I remember one cold December night when my partner and I received a bomb call. The high rise on North Fifth Avenue had been built. They had only one unit at that time. It was one of those nights when it was down in the 20s and a thin shower of sleet was falling
We checked out and entered the building’s lobby. We could not see anyone around, so we began to search. A couch was at the lower end of the room so I started toward it. I was almost to the couch when a man rose up from behind it. I knew him, he was one of our old drunks. He waved his hand and started toward me. It was all he could do to stand up. When he got close, he smelled like a rotgut whisky barrel. He began to laugh and fell down on the couch. “You come for me?” he asked. We knew him as Pee Wee. “Pee Wee, what are you doing here?” I asked. He muttered something that I didn’t understand. I again asked him, “What are you doing here?”
“I called and told them that an old bum was in the lobby of the High Rise, to come and get me,” he said.
I walked over to my partner laughing. He looked at me shaking his head. “If you’ll tell me what’s so funny I’ll help you laugh. It’s not any fun standing around in an area where there is a bomb.” I remember telling Pee Wee to tell him what he had told Dispatch when he called them. Pee Wee looked like he was scared. I went over and put my hand on his shoulder. “Pee Wee,” I said, “tell my partner what you told the dispatcher at police headquarters.” He looked at him and said, “I told the lady that there was a bum in the lobby of the High Rise that needed to be removed.”
We loaded the bum from the lobby and took him to jail and put him to bed. We got a good laugh thinking that there was a bum in the lobby of the High Rise instead of a bomb.
It’s no fun going through a building hunting a bomb. I worked for a construction company that built the First Avenue Theatre. I was one of the last persons to come out of the building when it was turned over to the owner. I received a call that there had been a bomb call from the theater. We met the manager at the front of the theater, and he said a call had come in saying that the theater was going to blow up. When he asked what the caller was talking about, the caller had said that he had placed a bomb in the building.
The first thing you have to do is clear the building. With all the people out of the theater, we began a search. Having helped to build the building I knew every nook and cranny. Some two hours later there was a crowd of people and they were upset we had found a small black bag.
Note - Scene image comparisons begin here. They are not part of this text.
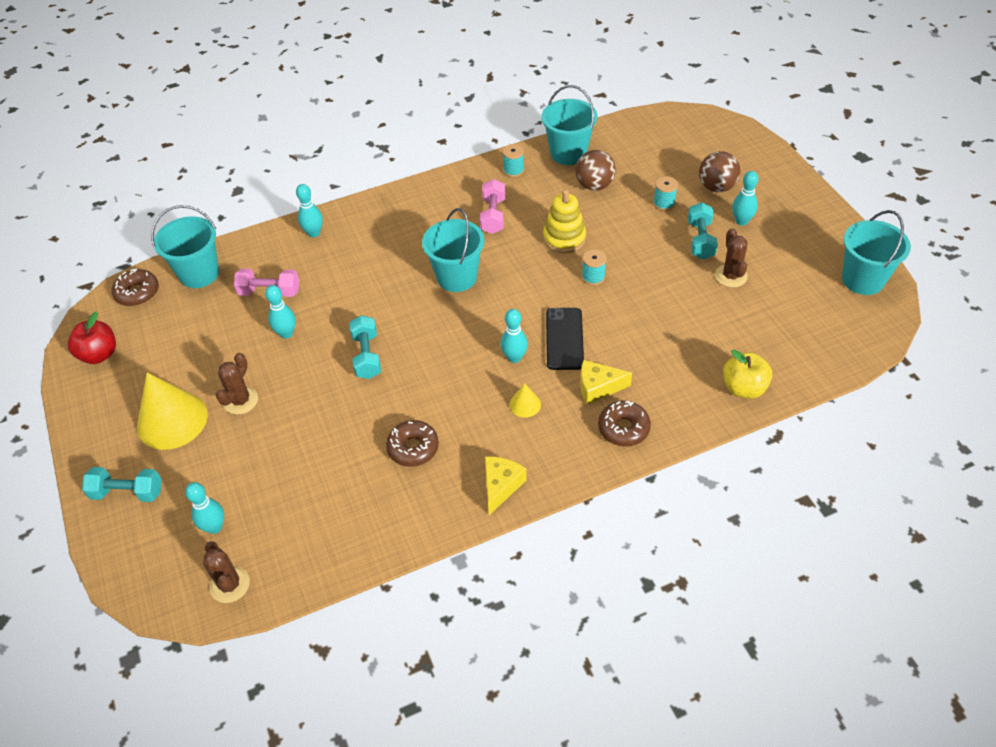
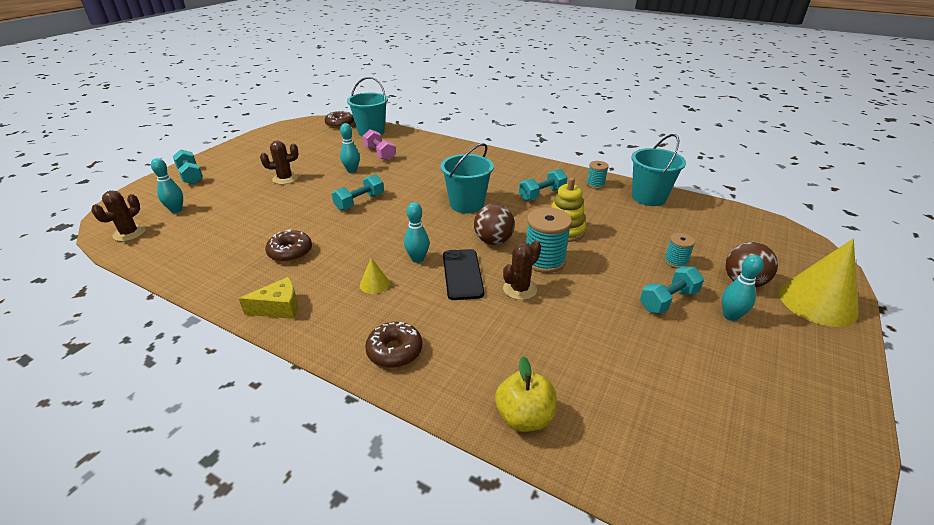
camera: 50 degrees right, 15 degrees down
(99, 354) = (287, 132): red apple -> none
(172, 420) = (254, 166): yellow cone -> yellow cone (817, 302)
(314, 233) = (441, 147): turquoise bowling pin -> none
(493, 215) = (542, 194): pink dumbbell -> turquoise dumbbell
(564, 339) = (462, 274): black phone -> black phone turned 60 degrees counterclockwise
(593, 277) = (544, 260): turquoise spool -> turquoise spool, size x1.81
(594, 185) = (637, 221): brown ball -> brown ball (493, 241)
(598, 387) = (428, 315): yellow cheese -> none
(731, 276) = (655, 339): brown cactus -> brown cactus (519, 289)
(863, 280) = (807, 456): turquoise bucket -> none

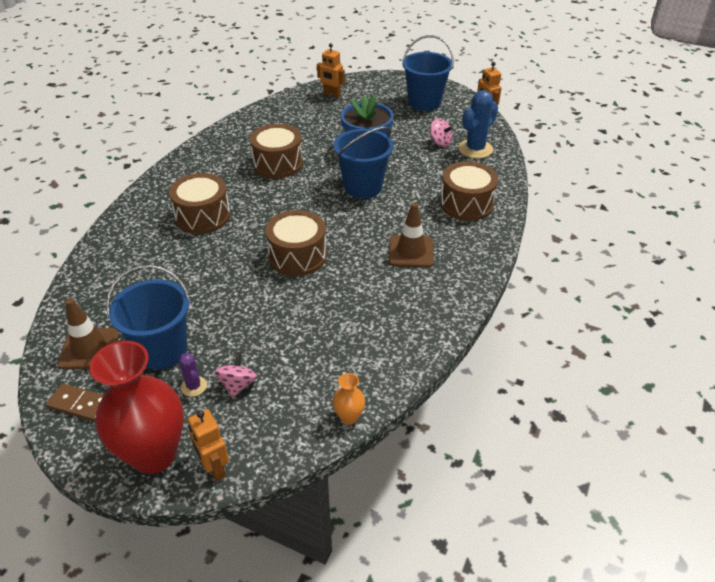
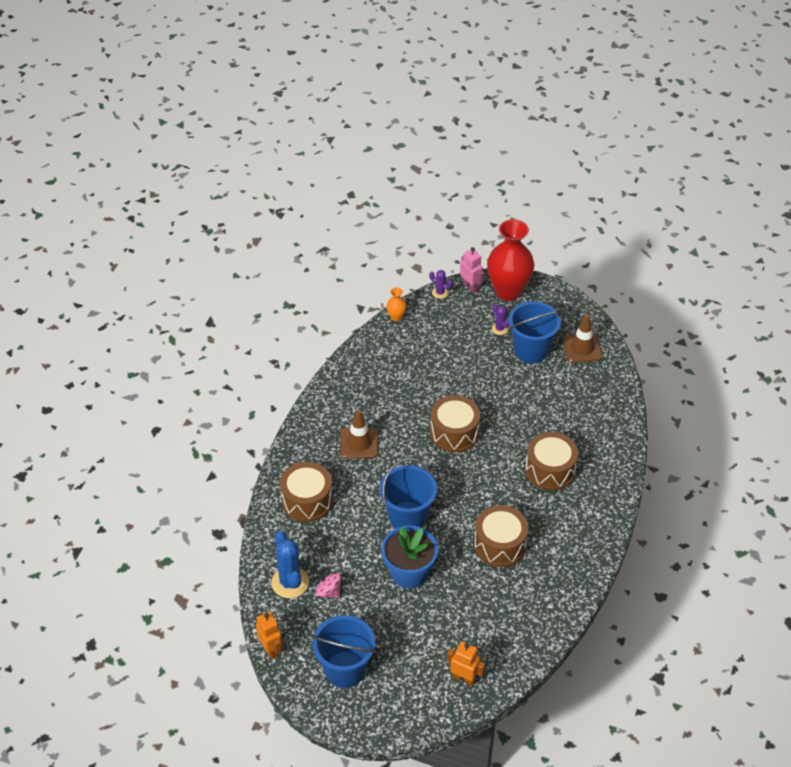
camera: 175 degrees right, 5 degrees up
(80, 404) = (567, 314): brown domino -> none
(214, 468) = (470, 287): orange robot -> pink robot
(238, 384) = (471, 331): pink spinning top -> none
(269, 459) = (440, 293): none -> purple cactus
(475, 149) = (290, 582): blue cactus -> blue cactus turned 60 degrees counterclockwise

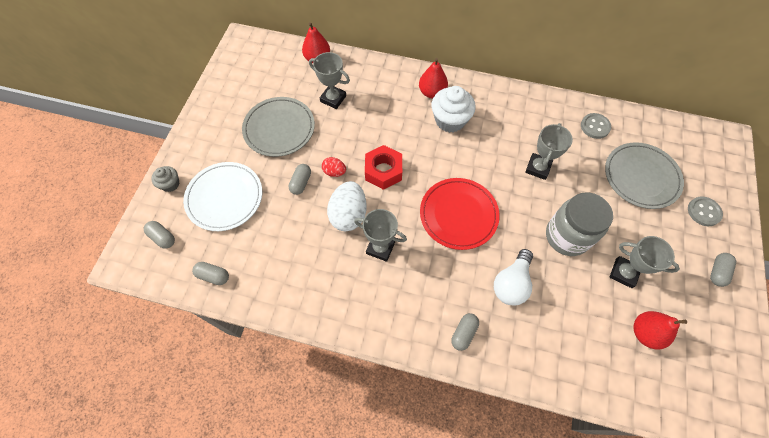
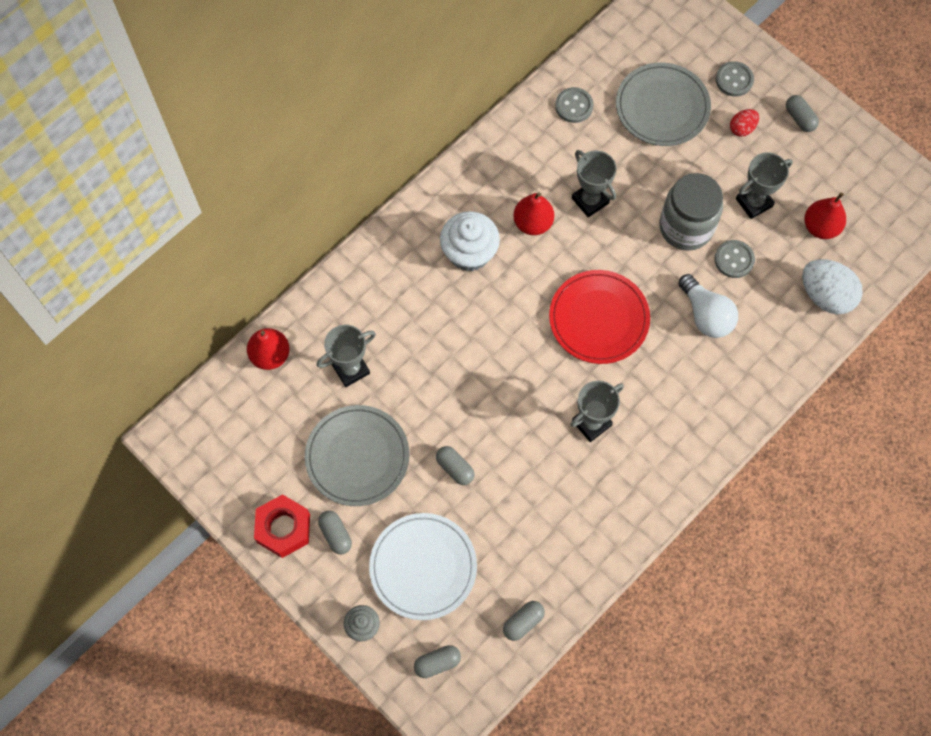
camera: 60 degrees left, 5 degrees up
(334, 172) = (463, 422): red egg -> red egg (742, 128)
(348, 215) = (530, 435): white egg -> white egg (825, 295)
(383, 171) = (495, 367): red nut -> red nut (283, 528)
(432, 92) = (415, 248): red pear -> red pear (533, 223)
(463, 333) = (731, 393): grey capsule -> grey capsule (335, 535)
(568, 281) = (734, 260): none -> grey button

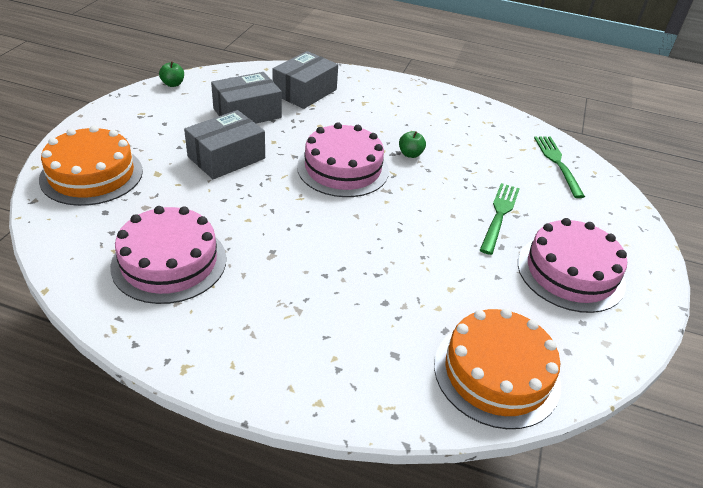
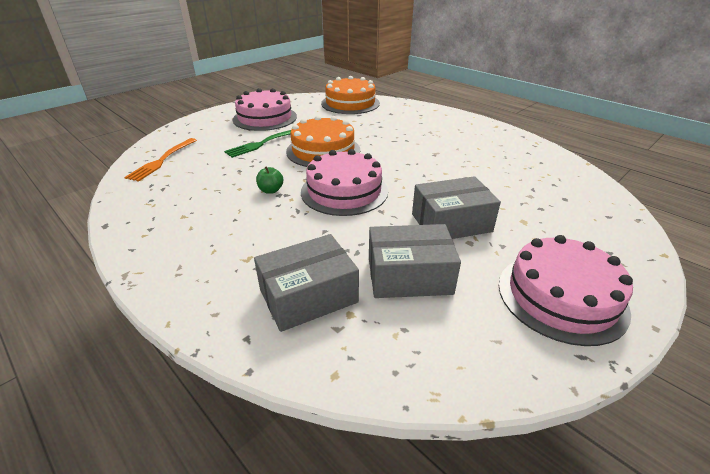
camera: 150 degrees left, 5 degrees down
(92, 174) = (592, 233): orange cake -> orange cake (323, 150)
(169, 262) = (506, 161): pink cake -> pink cake (561, 296)
(173, 84) = (517, 370): green apple -> none
(557, 163) = (162, 160): green fork -> orange fork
It had been placed inside of a towel holder.
With the bag out of the building and the people back inside, we moved the bag away from the building and down onto the railroad tracks. It was debated as to who would open the bag. In those days there was no bomb squad. The men in the patrol car were all we had. Very gently my partner, who lost the coin toss, began to cut it open. With it open I took a look. There was all kinds of women’s make-up stuff in it. We wrapped it up and carried it back to the theater.
We entered the lobby to hear a woman carrying on. She was giving the theater manager a hard time because her make-up kit had been stolen. I walked over and put the black bag down on the desk. She turned three shades of red and sat down in a chair. We knew that we had found the person who had called in the bomb threat. We found out that she had placed her make-up kit in the towel holder. We also found out the reason for why: she had broken up with her boyfriend and he had got him another girl and came to the movies.
We turned her over to the investigators. I don’t really know what they did to her. I still often think that going through a building looking for a bomb is no fun.